Series: The Iron Fey #1
Published by: Harlequin Teen on January 26, 2010
Genre: Fantasy, Romance
Meghan Chase has a secret destiny—one she could never have imagined...
Something has always felt slightly off in Meghan's life, ever since her father disappeared before her eyes when she was six. She has never quite fit in at school...or at home.
When a dark stranger begins watching her from afar, and her prankster best friend becomes strangely protective of her, Meghan senses that everything she's known is about to change.
But she could never have guessed the truth—that she is the daughter of a mythical faery king and is a pawn in a deadly war. Now Meghan will learn just how far she'll go to save someone she cares about, to stop a mysterious evil no faery creature dare face...and to find love with a young prince who might rather see her dead than let her touch his icy heart.
Judging by all the amazing reviews, I expected The Iron King to wow me, but it sooo didn’t.
The #1 problem for me was my lack of feeling towards this book. I didn’t care about any of it, really. I never cared about Meghan or her fate. I felt like I barely even knew her. She, along with most of the other characters, were so two dimensional. I never got invested in any of them. I didn’t care if they lived or died.
But to make matters worse, I often found Meghan to be annoyingly naïve and sometimes just plain stupid. At the beginning, she accepted the existence of the Fae and the Nevernever far too easily. She was basically like, “Okay, there’s this entire other world full of creatures that I never knew existed. That’s fine. Now what do we do?” There was no resistance or denial; she just accepted it. But then, she was told that she’s actually the daughter of the faery king and there are multiple pieces of evidence to support that, but she refuses to believe it for, like, ever. And she’s told that because she’s his daughter she has some powers, but again she refuses to believe it’s even POSSIBLE.
“I will never understand humans,” he muttered. “With everything you have seen, magic, fey, monsters, and miracles, you still could not believe you could become invisible.”
Or, another example, she’s gone in and out of the Nevernever multiple times.
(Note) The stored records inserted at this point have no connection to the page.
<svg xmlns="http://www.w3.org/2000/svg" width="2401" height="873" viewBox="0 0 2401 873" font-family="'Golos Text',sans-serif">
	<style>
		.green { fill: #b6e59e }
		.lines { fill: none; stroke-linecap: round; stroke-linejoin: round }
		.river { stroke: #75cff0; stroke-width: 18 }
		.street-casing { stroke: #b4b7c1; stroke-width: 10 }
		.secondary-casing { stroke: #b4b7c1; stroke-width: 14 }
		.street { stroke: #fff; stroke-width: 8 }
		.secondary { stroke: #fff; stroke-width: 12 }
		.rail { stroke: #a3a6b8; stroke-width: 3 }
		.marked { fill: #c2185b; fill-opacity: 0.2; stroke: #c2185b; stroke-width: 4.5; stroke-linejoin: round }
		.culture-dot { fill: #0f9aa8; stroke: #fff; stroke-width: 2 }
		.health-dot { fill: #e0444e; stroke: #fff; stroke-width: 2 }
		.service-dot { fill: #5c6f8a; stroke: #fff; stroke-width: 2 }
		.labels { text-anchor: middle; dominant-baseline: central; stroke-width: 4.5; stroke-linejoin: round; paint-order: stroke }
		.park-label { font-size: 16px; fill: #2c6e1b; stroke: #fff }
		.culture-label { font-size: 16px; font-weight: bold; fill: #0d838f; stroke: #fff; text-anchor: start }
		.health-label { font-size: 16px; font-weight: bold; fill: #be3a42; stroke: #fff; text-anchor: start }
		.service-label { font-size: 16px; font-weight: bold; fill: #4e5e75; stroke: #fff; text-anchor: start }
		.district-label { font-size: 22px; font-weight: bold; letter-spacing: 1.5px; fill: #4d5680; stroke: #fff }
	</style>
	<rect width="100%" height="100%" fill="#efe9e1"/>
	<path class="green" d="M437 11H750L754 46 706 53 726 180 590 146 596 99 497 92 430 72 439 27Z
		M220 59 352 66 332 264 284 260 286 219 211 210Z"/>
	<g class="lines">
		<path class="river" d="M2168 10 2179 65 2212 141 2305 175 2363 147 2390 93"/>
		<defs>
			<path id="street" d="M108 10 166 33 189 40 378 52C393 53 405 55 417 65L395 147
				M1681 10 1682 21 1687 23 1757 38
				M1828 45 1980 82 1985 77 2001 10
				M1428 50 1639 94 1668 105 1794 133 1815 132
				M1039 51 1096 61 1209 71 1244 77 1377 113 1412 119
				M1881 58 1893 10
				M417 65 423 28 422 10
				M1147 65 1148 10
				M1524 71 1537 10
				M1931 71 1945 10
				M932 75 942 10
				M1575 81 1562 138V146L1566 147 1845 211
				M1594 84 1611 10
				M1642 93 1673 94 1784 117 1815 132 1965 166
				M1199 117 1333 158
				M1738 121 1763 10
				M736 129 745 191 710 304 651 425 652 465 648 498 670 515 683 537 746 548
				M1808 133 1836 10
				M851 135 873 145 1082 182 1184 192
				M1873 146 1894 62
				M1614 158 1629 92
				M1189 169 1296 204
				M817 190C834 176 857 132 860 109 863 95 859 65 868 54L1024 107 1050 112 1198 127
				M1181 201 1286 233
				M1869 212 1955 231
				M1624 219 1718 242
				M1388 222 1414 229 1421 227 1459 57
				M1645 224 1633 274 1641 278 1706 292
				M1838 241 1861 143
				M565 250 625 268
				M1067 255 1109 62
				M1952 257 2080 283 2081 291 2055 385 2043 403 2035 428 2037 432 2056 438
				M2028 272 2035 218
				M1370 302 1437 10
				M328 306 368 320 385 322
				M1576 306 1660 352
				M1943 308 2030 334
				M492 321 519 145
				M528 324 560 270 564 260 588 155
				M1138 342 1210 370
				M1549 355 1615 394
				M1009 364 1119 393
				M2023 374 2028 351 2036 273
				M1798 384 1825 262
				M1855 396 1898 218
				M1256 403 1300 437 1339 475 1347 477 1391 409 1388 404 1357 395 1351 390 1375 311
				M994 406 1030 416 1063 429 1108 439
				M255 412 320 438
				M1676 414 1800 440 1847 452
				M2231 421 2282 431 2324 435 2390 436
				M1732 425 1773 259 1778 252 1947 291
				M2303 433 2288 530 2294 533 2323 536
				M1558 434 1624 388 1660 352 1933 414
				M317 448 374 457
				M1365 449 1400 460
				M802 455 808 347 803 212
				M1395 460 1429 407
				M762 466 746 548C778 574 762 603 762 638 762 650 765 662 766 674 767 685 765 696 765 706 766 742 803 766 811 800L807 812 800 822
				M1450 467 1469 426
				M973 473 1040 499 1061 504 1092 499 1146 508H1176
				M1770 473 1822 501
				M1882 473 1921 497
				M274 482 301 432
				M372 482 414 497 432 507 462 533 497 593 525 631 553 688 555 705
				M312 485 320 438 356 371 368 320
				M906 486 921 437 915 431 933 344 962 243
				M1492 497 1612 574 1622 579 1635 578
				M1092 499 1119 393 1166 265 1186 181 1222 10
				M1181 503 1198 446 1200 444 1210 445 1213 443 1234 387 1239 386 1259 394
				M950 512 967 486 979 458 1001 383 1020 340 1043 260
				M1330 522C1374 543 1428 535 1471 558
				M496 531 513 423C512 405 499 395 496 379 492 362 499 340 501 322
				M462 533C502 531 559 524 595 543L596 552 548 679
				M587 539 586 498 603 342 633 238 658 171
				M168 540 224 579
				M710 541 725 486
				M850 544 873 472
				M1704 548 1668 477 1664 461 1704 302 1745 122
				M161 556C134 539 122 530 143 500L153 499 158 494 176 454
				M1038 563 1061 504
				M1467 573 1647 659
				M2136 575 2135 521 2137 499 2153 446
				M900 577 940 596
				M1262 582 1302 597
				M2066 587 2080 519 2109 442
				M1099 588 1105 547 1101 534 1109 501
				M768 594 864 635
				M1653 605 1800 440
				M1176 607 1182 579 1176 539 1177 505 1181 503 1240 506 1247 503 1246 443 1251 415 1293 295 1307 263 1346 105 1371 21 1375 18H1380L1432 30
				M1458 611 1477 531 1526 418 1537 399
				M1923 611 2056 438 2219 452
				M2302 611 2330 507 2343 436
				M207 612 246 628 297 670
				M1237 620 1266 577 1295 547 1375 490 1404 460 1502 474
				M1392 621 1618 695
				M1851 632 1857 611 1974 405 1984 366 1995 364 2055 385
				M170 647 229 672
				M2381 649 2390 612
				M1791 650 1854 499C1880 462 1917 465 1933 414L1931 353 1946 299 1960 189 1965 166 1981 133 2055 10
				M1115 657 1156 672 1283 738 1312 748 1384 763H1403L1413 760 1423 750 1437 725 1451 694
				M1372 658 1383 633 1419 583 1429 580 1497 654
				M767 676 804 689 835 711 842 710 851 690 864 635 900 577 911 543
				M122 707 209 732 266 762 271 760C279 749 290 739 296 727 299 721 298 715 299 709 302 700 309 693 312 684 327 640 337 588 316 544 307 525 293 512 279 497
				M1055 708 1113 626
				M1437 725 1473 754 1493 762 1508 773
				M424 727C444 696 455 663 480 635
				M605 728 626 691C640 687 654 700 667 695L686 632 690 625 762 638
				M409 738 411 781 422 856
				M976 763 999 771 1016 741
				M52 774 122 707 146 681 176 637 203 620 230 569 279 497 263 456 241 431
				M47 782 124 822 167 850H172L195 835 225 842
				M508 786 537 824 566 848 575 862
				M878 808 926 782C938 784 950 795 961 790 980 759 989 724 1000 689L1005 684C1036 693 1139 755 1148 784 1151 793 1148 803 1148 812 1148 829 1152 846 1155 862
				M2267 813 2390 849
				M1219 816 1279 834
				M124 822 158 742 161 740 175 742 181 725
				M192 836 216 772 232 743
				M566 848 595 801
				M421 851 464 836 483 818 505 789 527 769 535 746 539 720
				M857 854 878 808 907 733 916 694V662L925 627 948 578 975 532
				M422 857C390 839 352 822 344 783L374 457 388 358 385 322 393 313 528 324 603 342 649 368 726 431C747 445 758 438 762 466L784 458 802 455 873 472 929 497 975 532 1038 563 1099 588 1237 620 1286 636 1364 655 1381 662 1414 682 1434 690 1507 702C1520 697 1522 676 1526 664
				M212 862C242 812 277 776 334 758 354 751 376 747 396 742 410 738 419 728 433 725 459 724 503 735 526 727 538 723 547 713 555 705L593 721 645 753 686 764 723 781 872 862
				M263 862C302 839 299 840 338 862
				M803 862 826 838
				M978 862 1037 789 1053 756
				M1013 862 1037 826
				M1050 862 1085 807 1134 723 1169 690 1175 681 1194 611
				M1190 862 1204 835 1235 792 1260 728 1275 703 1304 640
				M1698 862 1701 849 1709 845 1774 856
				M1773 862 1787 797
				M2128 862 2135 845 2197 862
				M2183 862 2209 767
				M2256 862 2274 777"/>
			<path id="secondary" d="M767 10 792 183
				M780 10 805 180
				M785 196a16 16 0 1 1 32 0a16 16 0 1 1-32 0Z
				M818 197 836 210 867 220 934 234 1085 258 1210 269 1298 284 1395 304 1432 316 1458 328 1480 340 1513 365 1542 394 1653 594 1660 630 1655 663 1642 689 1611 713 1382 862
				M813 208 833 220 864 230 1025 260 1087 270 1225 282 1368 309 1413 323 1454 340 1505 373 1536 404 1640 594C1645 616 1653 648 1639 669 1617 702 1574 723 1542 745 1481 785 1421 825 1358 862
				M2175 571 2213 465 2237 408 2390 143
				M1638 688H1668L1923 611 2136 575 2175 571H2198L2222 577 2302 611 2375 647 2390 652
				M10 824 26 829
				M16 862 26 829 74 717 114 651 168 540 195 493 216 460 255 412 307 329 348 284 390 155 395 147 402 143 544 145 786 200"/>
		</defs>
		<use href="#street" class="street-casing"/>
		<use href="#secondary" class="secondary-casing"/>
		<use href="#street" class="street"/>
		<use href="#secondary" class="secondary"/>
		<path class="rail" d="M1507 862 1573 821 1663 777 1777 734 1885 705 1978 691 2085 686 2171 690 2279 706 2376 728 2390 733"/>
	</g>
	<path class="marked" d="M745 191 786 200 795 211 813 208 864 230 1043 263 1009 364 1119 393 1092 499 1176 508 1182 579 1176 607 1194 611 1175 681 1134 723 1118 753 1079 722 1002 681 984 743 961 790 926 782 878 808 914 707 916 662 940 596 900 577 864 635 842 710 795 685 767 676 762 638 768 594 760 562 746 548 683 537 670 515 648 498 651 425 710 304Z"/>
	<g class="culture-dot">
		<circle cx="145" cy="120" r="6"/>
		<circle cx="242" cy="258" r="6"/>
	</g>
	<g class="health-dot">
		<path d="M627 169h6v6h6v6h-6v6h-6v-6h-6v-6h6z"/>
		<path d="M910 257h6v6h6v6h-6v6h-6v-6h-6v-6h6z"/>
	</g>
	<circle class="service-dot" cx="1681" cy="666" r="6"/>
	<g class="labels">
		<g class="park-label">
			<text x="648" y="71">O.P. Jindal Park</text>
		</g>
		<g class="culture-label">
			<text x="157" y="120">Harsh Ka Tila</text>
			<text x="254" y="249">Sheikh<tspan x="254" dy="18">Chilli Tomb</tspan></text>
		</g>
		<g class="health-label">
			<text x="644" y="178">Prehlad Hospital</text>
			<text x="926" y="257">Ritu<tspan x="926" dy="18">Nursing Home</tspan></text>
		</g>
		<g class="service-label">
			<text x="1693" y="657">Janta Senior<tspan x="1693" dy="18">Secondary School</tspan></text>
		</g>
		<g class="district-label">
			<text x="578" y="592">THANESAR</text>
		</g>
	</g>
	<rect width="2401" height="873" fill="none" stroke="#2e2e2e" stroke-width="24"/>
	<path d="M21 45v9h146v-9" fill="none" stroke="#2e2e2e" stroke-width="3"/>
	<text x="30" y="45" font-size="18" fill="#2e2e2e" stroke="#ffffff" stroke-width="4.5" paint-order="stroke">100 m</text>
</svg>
She walks in through one part of the US, trots around the Nevernever, and comes out a few states away. Then, when they get ready to do the same thing later, she suddenly acts like these Nevernever “wormholes” just don’t exist and she can’t effortlessly travel around the country like the Fae can. It’s like she’s forgotten all the magical traveling they’ve already done before.
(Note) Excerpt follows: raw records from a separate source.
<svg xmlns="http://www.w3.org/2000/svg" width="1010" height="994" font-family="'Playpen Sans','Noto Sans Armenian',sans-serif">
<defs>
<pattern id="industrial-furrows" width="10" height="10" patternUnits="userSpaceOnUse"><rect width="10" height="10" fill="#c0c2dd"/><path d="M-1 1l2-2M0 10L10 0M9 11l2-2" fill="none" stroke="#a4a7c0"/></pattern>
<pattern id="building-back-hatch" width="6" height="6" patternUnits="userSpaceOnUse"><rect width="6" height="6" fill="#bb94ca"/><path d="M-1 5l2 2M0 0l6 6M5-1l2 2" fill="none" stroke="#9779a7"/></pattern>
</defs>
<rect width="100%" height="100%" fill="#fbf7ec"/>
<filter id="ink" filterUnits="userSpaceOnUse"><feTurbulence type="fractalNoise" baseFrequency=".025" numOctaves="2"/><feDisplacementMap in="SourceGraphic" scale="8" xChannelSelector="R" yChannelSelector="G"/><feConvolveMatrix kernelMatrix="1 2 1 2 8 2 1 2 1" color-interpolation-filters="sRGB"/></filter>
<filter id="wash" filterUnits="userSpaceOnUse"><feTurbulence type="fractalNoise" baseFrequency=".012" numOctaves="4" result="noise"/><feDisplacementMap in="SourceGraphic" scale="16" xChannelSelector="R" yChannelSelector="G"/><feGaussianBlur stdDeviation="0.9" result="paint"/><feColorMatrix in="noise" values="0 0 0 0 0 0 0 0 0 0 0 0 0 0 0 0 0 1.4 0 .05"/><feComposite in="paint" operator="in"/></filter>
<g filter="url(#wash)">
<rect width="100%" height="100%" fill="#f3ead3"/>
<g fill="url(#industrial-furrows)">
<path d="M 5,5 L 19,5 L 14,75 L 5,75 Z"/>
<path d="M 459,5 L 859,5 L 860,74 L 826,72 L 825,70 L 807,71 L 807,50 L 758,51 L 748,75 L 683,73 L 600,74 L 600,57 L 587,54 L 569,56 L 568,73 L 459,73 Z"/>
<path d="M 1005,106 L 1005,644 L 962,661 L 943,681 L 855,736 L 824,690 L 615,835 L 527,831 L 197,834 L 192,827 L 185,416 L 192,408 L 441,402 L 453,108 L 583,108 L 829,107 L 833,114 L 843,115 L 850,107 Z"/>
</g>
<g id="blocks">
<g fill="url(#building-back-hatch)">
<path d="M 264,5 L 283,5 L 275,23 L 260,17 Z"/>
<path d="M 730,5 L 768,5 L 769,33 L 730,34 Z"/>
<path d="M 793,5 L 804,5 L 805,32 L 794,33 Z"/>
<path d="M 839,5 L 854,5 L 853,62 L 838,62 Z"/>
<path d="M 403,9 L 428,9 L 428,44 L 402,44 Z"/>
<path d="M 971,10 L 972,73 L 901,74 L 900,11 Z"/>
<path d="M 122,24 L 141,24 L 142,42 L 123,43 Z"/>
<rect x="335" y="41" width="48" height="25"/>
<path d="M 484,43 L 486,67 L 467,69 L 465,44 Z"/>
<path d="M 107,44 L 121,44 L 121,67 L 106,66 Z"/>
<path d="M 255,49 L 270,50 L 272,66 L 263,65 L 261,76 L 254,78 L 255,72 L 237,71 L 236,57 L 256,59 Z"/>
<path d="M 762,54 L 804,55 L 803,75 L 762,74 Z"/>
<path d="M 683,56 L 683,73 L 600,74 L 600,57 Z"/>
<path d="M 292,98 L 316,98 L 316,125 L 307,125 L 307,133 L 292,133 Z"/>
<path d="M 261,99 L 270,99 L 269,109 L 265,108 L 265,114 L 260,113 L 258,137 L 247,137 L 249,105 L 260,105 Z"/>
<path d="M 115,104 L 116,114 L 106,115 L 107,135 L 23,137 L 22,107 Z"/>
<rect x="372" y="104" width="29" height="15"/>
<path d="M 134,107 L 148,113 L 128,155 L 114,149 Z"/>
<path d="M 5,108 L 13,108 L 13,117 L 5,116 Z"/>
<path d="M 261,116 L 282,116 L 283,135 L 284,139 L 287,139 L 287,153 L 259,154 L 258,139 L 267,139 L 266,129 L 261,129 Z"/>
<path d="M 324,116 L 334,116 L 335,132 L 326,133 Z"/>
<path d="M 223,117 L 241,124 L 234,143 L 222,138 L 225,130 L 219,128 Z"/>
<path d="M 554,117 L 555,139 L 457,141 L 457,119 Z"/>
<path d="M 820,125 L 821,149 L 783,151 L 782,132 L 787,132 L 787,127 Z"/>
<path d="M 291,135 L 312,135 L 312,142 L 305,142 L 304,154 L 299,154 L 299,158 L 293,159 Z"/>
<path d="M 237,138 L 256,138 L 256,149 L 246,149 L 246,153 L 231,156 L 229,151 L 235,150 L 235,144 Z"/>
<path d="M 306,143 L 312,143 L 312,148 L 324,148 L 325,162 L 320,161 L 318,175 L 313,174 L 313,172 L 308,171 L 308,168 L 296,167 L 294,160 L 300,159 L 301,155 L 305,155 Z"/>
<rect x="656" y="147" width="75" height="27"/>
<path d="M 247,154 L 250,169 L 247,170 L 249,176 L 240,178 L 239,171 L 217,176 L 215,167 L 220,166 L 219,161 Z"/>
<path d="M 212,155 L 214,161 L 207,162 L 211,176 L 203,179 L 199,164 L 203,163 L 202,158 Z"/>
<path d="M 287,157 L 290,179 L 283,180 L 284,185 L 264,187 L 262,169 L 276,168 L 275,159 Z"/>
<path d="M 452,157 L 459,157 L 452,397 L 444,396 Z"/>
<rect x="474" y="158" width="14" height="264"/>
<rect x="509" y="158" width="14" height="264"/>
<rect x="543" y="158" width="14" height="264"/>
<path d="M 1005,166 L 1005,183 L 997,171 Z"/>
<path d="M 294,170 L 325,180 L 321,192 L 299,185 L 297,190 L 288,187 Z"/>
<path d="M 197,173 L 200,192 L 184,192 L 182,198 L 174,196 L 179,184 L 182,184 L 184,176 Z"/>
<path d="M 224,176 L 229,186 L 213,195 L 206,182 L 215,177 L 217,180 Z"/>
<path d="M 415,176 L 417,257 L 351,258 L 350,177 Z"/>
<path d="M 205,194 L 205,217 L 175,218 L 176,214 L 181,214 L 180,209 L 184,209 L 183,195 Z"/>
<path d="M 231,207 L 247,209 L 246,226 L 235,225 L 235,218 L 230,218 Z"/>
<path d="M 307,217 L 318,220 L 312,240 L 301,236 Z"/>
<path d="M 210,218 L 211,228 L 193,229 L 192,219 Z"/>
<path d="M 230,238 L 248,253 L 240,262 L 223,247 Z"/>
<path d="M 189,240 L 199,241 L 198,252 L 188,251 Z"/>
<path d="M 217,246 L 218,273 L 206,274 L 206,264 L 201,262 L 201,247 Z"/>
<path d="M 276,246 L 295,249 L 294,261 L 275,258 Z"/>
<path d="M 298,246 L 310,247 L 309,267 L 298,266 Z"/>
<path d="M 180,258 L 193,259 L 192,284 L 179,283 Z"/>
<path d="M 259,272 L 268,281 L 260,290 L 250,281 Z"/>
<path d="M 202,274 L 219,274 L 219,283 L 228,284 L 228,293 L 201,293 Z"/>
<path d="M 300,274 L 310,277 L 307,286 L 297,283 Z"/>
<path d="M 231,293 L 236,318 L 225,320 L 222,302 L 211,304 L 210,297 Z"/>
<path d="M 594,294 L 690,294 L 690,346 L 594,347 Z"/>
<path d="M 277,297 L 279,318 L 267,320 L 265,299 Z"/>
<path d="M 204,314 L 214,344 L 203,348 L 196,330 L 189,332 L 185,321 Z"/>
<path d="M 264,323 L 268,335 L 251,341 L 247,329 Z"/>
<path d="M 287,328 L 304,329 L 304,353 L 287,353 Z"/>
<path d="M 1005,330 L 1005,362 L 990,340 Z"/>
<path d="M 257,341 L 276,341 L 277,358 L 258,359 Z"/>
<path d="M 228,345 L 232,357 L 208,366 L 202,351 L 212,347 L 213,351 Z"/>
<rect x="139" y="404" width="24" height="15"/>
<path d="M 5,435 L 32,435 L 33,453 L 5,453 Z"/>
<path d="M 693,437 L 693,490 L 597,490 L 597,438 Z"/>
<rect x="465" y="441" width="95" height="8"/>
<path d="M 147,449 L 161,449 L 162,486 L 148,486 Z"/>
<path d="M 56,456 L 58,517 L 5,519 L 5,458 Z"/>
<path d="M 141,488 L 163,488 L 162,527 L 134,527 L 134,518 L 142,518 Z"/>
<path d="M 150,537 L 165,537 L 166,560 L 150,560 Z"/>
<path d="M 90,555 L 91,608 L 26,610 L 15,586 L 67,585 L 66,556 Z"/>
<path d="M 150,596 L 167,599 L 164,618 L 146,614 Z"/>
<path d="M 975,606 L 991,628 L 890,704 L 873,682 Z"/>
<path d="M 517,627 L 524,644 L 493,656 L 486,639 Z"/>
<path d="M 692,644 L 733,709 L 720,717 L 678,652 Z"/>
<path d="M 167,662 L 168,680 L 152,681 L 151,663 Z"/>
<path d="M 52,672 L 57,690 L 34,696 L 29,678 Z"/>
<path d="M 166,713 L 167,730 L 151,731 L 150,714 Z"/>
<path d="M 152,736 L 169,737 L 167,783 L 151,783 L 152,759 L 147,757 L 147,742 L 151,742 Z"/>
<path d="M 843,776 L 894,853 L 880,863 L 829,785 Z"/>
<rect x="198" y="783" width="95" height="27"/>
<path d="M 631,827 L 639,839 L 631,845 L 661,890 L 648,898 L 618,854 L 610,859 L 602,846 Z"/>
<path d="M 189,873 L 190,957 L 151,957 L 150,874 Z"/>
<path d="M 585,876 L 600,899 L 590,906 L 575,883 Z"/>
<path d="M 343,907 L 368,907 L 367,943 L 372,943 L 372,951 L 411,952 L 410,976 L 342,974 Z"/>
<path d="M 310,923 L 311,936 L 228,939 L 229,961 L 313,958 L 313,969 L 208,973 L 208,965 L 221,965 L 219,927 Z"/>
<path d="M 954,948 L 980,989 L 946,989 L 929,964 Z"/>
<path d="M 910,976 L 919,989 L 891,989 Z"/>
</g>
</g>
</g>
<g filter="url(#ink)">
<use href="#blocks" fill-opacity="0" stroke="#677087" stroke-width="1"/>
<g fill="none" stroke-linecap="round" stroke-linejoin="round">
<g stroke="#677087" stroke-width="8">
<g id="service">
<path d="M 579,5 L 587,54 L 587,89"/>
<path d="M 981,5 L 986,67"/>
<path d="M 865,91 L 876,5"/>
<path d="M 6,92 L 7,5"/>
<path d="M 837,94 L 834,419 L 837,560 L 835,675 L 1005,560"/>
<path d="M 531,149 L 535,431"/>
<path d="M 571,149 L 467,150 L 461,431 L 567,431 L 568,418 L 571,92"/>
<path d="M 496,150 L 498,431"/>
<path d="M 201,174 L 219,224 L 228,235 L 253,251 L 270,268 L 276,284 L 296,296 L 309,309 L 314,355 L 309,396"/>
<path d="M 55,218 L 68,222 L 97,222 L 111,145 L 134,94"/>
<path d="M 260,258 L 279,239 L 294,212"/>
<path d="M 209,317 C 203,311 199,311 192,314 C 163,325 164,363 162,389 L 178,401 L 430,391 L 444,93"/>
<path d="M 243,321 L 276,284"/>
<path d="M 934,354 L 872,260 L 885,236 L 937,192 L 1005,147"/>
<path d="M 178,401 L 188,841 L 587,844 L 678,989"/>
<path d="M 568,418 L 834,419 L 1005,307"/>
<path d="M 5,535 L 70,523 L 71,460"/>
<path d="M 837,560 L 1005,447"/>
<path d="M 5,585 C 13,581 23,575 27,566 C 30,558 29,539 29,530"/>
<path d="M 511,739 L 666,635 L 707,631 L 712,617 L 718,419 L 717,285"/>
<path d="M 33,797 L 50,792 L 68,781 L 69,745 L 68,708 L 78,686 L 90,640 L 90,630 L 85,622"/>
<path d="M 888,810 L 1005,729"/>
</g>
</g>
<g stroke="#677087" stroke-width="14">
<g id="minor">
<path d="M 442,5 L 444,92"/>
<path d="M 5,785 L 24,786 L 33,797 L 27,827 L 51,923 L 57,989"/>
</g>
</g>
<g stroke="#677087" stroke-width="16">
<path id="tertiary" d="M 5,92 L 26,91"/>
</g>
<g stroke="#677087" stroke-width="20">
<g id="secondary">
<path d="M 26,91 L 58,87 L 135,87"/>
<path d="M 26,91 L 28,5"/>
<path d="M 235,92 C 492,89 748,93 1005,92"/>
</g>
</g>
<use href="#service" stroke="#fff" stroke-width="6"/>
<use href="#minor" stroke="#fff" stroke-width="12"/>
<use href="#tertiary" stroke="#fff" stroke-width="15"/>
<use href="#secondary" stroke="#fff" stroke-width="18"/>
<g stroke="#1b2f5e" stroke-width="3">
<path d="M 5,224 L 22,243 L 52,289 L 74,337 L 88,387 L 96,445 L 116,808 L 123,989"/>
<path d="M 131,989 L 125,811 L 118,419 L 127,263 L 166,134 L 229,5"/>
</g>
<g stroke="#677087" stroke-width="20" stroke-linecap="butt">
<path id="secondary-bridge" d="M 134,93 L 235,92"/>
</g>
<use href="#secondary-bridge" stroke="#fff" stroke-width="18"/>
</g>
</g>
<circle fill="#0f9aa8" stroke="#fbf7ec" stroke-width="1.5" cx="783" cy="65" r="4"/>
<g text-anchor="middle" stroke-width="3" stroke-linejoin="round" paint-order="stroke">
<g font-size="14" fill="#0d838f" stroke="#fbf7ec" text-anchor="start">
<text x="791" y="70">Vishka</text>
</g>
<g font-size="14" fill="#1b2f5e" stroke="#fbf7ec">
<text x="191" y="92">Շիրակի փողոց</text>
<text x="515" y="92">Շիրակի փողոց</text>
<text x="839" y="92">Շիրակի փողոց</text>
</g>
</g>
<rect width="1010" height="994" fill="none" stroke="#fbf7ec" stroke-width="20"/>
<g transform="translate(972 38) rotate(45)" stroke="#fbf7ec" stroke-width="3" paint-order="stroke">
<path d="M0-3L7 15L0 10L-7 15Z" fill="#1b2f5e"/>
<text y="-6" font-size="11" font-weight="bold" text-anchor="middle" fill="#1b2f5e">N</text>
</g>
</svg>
“You’re talking about New Orleans. [..] That’s hundreds of miles away!” I protested. “I have no car and no money for a plane ticket. How are we going to get there—or were we planning to hitchhike?”
You’re traveling around with Fae in the Nevernever and you seriously think you’re going to have to take a plane ride or hitchhike to get somewhere?
I was also annoyed with Meghan’s refusal to kill anyone. People would be trying to kill her and her friends, then her friends retaliate in self-defense, and she scolds her friends for killing them. Fair enough if you don’t want your friends killing people in cold blood, but these people are trying to kill you! The only way to come out unscathed is to attack them back, but she’s standing there playing peacekeeper.
Then, Meghan just had a few stupid, WTF moments. Example: it starts raining, then this happens:
Water splashed over my jeans, and I yelped as something burned my skin.
We examined my leg. Tiny holes marred my jeans where the drops had hit, the material seared away, the skin underneath red and burned. It throbbed as if I’d jabbed needles into my flesh.
My first thought would be: acidic rain. As in, stay the fuck away. But Meghan’s first impulse is to stick her hand outside to feel for more:
“What the heck?” I muttered, glaring into the storm. It looked like ordinary rain—gray, misty, somewhat depressing. Almost compulsively, I stuck my hand toward the opening, where the water dripped over the edge of the tube.
The final straw for me was the romance. There is no romance for 90% of the book. Literally, none. Not a single flirty conversation or romantic hint. Then all of a sudden, at like 90% View Spoiler » [Meghan and Alex randomly make out. Randomly. I shit you not. One minute they’re fighting an iron dragon, the next minute we get this quote: “I looked up at him, and then he was kissing me.” Uhhh WHAT?? Where did that come from? And when they finally come up for air, they act like they’re immediately dating and need to explain this to their parents. O_O I have no idea where that came from, but I’m not onboard with it. « Hide Spoiler]
Overall, I just didn’t like this book. I didn’t like the tone, which felt childish and very “Alice in Wonderland” (in terms of vibe and target audience). Meghan was annoying as hell. And the romance just popped up out of thin air.
A few people have told me that the series gets REALLY good after the second book, but I’m not sure if I’m going to make it that far.